What do you see as my personal risks?
Help you understand any potential issues specific to your situation and health – also help you feel comfortable the surgeon has considered all options in recommending this operation for you.
How can I personally reduce my risks of complications?
For example this may mean gaining or losing weight, cutting out bad habits, doing preoperative exercises or stretches
How long will I stay in the hospital?
You may have work and/or family issues to consider when booking this surgery, so timing can be a consideration in deciding whether to or when to proceed.
Can I talk to any of your former patients?
Most experienced surgeons will have patients who are willing to share their surgery story and help you decide whether you are comfortable proceeding with the surgeon and procedure.
What is your major complication rate?
What major complications have you experienced?
This will both help you prepare for the worstcase scenario, and help you build confidence in your surgeon’s ability to cope with unexpected issues during a major surgery. If you feel uncomfortable with their answer, then seek a second opinion.
What happens during the operation? How long does it last?
The more you understand in advance, the more comfortable you will feel about the surgery.
What can I expect when I wake up? (e.g. lines, drains, masks, catheter, feeding tube)
If you know what to expect when you wake, then you will be mentally prepared to accept your situation and move forwards with healing. You can warn friends and family in advance what to expect if they visit you post-surgery.

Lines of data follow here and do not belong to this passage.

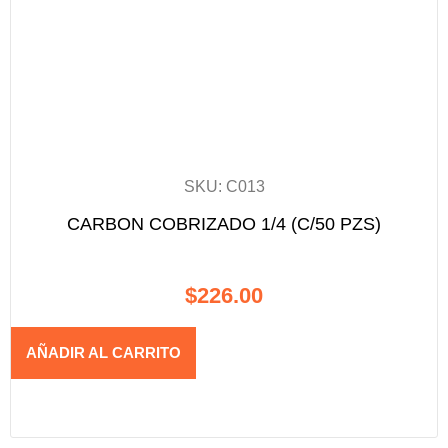
SKU: C013
CARBON COBRIZADO 1/4 (C/50 PZS)
$
226.00
AÑADIR AL CARRITO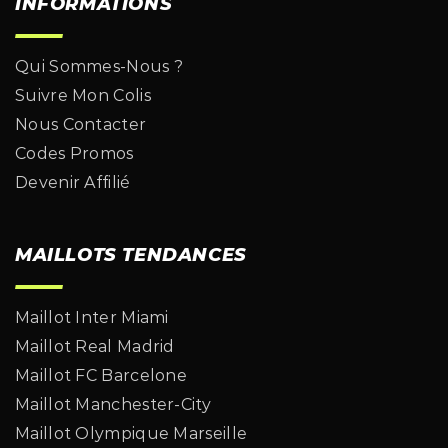
INFORMATIONS
Qui Sommes-Nous ?
Suivre Mon Colis
Nous Contacter
Codes Promos
Devenir Affilié
MAILLOTS TENDANCES
Maillot Inter Miami
Maillot Real Madrid
Maillot FC Barcelone
Maillot Manchester-City
Maillot Olympique Marseille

How will I feel when I wake up?
(Pain? If so where)
Understand more about managing expectations and how the recovery team will be managing this – through pain killers or muscle relaxers, steroids and so on.
When will I be able to eat and drink normally?

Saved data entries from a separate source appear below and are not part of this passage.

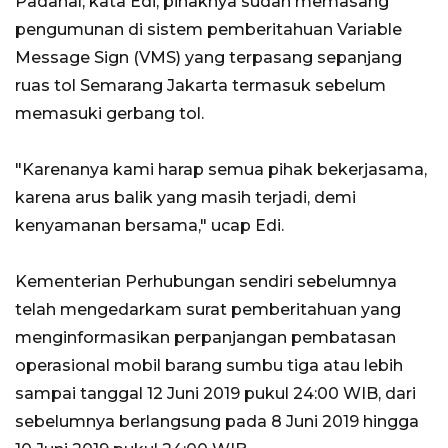
Padahal, kata Edi, pihaknya sudah memasang
pengumunan di sistem pemberitahuan Variable
Message Sign (VMS) yang terpasang sepanjang
ruas tol Semarang Jakarta termasuk sebelum
memasuki gerbang tol.
"Karenanya kami harap semua pihak bekerjasama,
karena arus balik yang masih terjadi, demi
kenyamanan bersama," ucap Edi.
Kementerian Perhubungan sendiri sebelumnya
telah mengedarkam surat pemberitahuan yang
menginformasikan perpanjangan pembatasan
operasional mobil barang sumbu tiga atau lebih
sampai tanggal 12 Juni 2019 pukul 24:00 WIB, dari
sebelumnya berlangsung pada 8 Juni 2019 hingga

For example moving on from ice chips to solid food or having a feeding tube removed.
How long before I can go home?
Understand how long you are likely to be in hospital before discharge. If you live a long way away from the doctor and need follow up appointments, it may mean staying somewhere nearby to attend those.
What sorts of complications might I encounter after leaving the hospital and how should I deal with those if they occur?

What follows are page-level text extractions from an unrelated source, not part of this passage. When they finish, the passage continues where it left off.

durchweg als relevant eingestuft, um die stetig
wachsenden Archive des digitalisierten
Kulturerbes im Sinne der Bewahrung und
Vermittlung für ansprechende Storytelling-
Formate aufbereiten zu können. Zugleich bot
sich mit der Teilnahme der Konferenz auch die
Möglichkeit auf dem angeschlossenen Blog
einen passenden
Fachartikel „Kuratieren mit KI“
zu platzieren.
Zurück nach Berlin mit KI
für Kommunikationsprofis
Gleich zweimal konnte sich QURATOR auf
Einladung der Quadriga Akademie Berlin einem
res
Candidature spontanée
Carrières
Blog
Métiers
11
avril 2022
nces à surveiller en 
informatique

It is worth having a plan in place for any difficulties such as challenges breathing, swallowing, or talking, pain in your neck or elsewhere, and how to manage those. Will your doctor share a direct email or phone number for you to contact? Or is there a nurse or registrar you can call if you are concerned?
Will I have any restrictions once I go home?
For example there may be restrictions on voice (voice rest), driving or exercise. You may need to eat soft food for a while or avoid certain foods or drinks.
Am I likely to need to take medication once I am discharged? For how long?
These could include steroids, anti-reflux medication or antibiotics for example.
Gibt es irgendwelche Geräte, die ich zu Hause benutzen müsste?
For example after surgery you may be told to nebulise three times a day to help keep your airway moist and aid the healing. Others may recommend a humidifier to make dry air (e.g. in heating or air conditioning) easier to breathe.
Above all, make sure you never feel bullied into having surgery with a doctor if you do not feel 100% comfortable. It is your right to seek a second opinion, it is your body, you can always say no.